Requirement:
A stretch of the entries below is to be set down exactly, running from the line with "institute in Peru" through the line with "How CIIR works", both included, and no other line.

Source data:
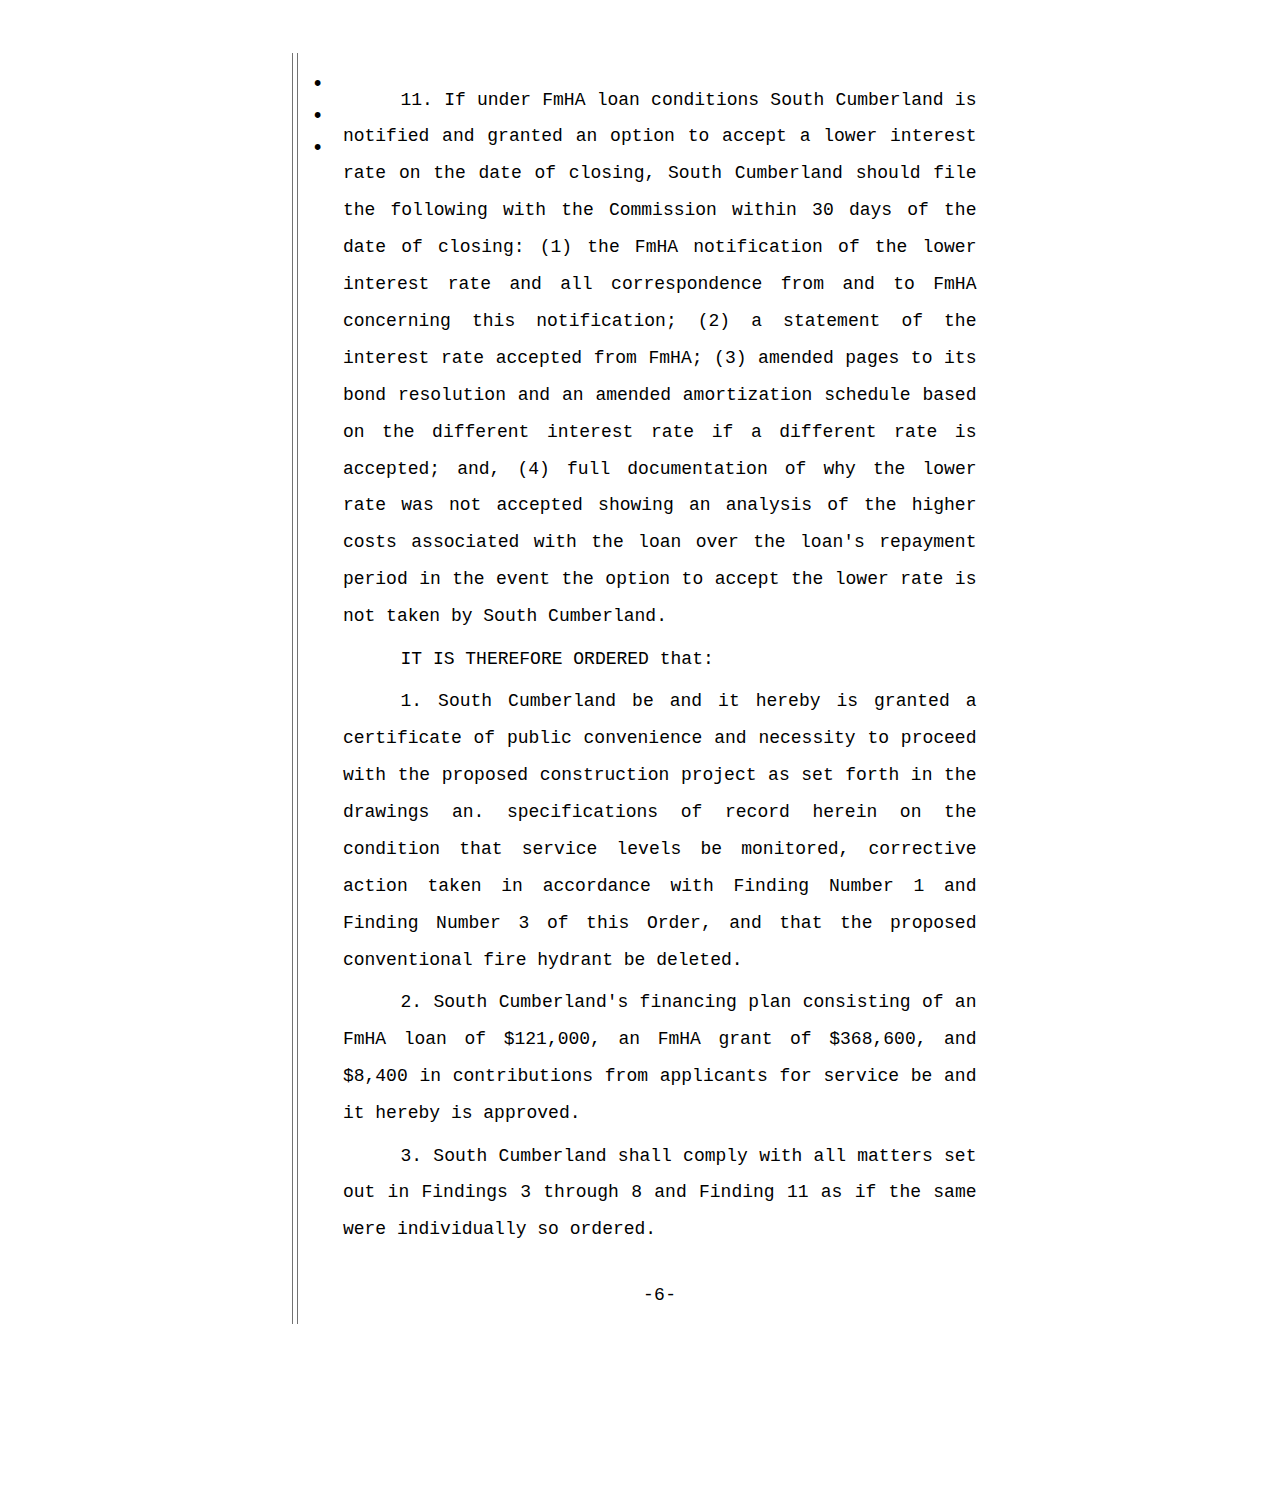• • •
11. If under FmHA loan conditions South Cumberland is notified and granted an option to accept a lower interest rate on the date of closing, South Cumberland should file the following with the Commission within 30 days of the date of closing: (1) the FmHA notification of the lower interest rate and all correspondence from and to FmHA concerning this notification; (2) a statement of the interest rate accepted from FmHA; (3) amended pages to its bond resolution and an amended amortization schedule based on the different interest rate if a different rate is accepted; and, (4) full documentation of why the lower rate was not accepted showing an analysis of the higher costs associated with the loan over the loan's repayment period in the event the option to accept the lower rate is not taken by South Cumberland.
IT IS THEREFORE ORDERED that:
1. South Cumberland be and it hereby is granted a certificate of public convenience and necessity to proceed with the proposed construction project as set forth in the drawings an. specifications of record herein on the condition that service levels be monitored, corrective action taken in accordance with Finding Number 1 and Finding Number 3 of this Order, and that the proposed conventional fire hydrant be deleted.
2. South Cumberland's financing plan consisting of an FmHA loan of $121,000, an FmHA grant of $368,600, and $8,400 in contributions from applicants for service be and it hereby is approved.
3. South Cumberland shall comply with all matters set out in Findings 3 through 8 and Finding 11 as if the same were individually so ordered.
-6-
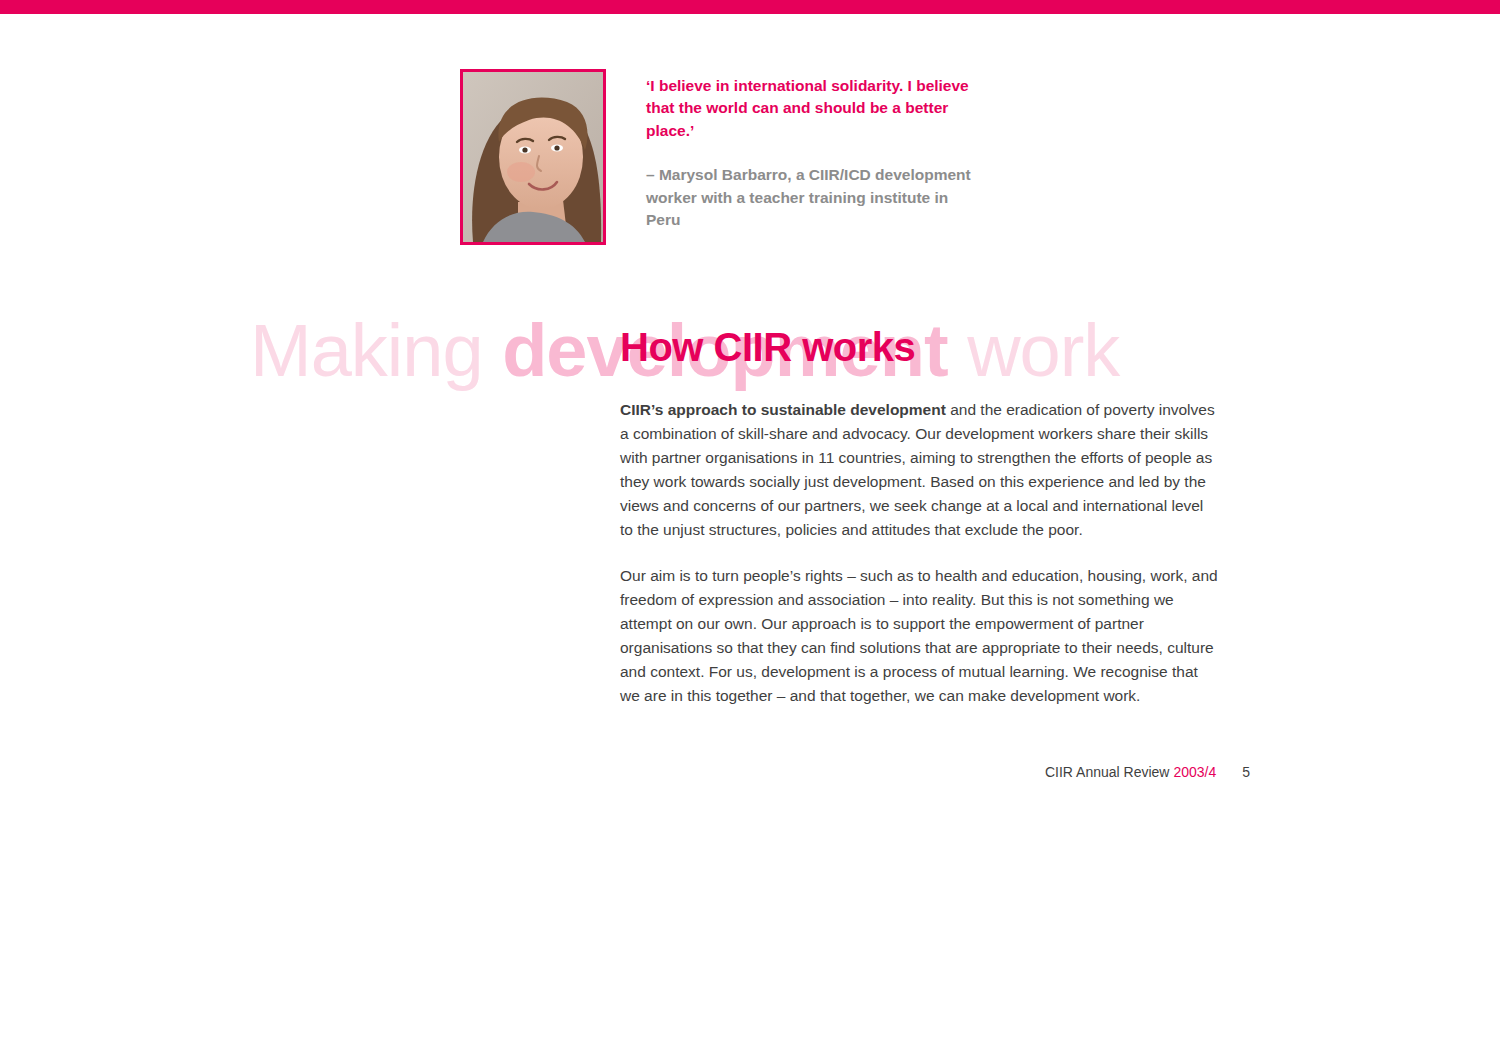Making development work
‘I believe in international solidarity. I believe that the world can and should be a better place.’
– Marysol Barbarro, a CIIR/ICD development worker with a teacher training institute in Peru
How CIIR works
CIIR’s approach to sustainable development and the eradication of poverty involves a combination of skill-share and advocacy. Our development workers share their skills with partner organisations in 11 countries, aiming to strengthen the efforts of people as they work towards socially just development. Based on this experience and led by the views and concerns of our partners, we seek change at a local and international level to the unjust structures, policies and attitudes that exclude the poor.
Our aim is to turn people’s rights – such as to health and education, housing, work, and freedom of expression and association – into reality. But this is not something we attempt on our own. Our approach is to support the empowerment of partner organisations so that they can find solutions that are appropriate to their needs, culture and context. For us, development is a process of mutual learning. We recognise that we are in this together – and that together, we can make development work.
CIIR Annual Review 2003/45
...
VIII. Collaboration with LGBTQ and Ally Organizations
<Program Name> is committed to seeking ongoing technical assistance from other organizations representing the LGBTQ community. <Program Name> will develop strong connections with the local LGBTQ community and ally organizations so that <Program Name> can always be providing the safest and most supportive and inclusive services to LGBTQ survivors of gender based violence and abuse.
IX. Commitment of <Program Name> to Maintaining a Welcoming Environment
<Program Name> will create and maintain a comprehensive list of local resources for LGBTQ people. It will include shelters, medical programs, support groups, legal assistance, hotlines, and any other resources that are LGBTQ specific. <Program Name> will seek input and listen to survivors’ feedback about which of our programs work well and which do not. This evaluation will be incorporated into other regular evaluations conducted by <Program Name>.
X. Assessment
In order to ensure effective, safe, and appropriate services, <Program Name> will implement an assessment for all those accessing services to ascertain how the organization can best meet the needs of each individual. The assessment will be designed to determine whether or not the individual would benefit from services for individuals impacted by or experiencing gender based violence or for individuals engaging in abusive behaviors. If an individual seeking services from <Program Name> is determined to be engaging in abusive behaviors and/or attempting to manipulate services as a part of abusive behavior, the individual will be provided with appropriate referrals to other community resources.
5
...
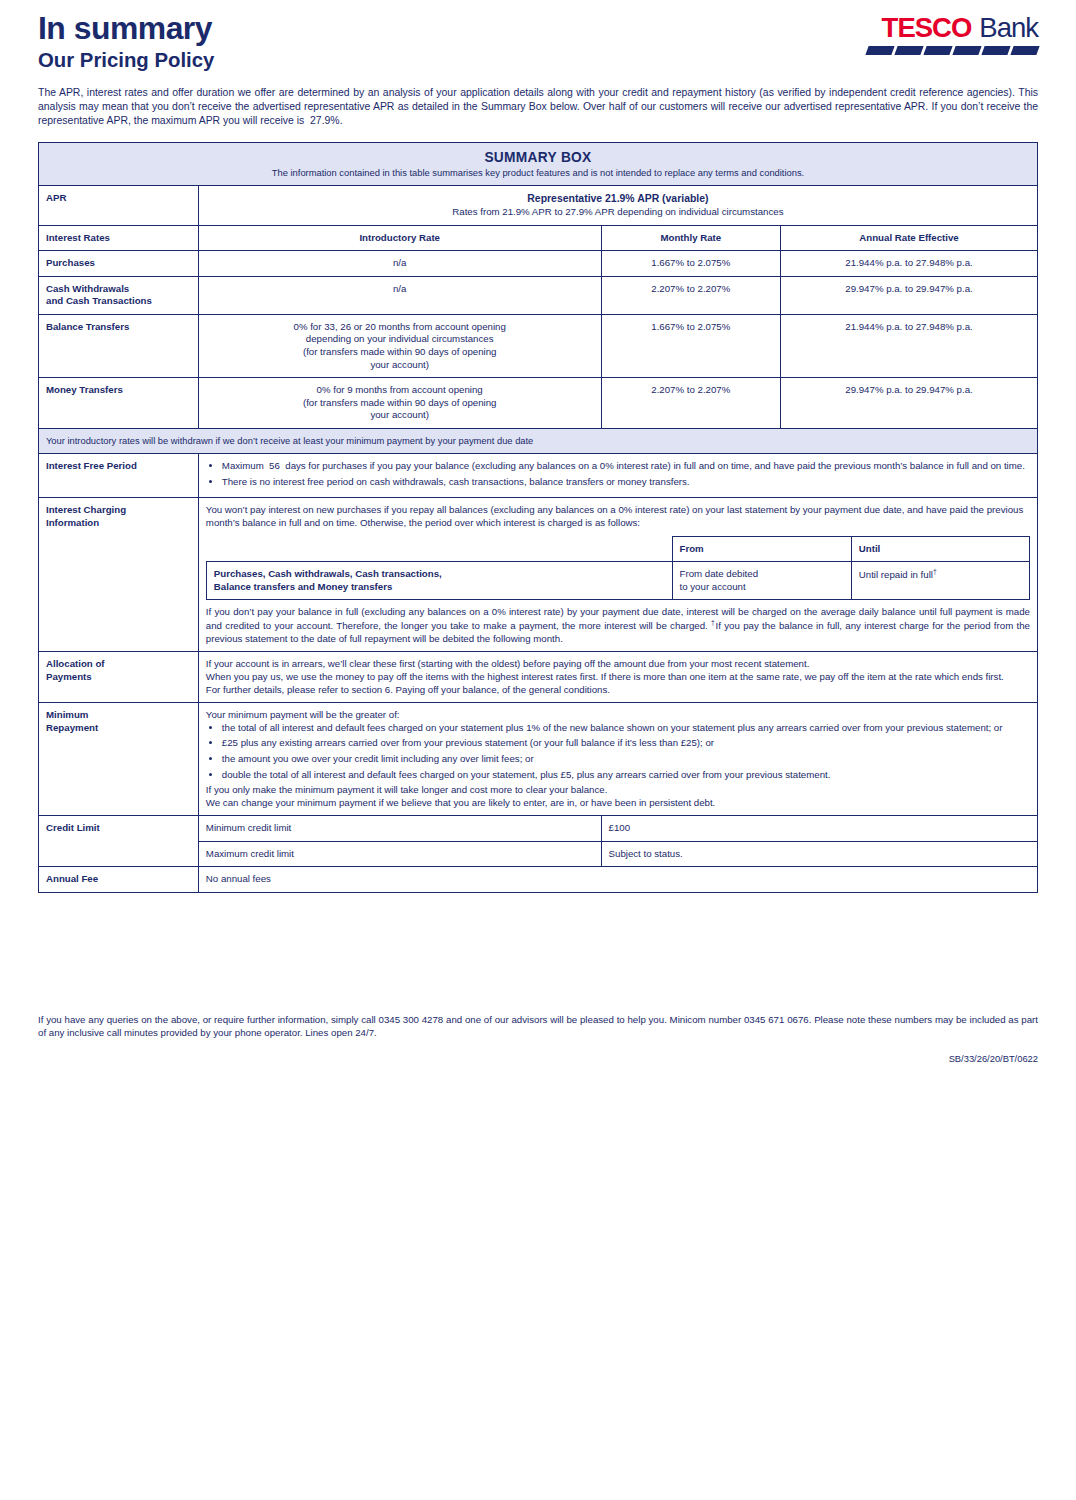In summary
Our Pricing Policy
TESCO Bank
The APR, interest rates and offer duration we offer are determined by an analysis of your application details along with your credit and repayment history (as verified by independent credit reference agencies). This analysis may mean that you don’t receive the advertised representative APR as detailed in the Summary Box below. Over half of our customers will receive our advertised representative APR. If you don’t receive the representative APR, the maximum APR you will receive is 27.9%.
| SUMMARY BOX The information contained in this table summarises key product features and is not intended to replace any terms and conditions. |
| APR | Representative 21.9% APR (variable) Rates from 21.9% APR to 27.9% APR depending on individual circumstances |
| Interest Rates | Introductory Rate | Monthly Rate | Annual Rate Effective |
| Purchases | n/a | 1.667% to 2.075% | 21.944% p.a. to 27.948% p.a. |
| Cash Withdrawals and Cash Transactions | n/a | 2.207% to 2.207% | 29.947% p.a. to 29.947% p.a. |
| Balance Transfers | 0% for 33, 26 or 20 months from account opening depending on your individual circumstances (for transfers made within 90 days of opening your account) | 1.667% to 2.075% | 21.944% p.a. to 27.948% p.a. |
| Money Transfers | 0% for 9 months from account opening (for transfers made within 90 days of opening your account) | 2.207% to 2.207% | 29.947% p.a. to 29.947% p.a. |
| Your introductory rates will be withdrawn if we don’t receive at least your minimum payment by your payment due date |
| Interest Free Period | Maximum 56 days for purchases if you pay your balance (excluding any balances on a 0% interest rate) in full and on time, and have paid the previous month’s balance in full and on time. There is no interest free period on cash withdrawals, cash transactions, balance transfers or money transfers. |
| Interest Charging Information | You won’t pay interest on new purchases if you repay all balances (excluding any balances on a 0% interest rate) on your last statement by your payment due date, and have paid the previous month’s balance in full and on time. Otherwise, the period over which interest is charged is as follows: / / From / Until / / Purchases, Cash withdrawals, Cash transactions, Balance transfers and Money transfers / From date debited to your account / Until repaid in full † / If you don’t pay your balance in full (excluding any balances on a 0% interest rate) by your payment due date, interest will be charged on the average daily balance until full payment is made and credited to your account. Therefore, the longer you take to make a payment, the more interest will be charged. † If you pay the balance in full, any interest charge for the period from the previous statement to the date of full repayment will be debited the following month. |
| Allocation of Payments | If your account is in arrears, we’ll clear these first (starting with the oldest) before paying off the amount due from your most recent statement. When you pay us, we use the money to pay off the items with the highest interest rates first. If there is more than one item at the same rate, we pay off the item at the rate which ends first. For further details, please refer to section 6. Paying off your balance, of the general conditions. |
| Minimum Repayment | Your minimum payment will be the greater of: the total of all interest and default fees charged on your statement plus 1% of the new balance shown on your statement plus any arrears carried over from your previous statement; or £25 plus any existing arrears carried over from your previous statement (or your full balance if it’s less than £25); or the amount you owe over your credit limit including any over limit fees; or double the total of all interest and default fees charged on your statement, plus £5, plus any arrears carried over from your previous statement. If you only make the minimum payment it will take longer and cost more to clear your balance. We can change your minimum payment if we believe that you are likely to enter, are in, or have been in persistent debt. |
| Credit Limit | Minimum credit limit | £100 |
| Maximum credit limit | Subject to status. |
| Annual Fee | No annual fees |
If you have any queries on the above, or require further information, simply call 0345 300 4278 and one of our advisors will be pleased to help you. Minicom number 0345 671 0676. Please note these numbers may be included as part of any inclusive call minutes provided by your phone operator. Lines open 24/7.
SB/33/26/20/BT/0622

Exercise answer:
– Marysol Barbarro, a CIIR/ICD development worker with a teacher training institute in Peru
How CIIR works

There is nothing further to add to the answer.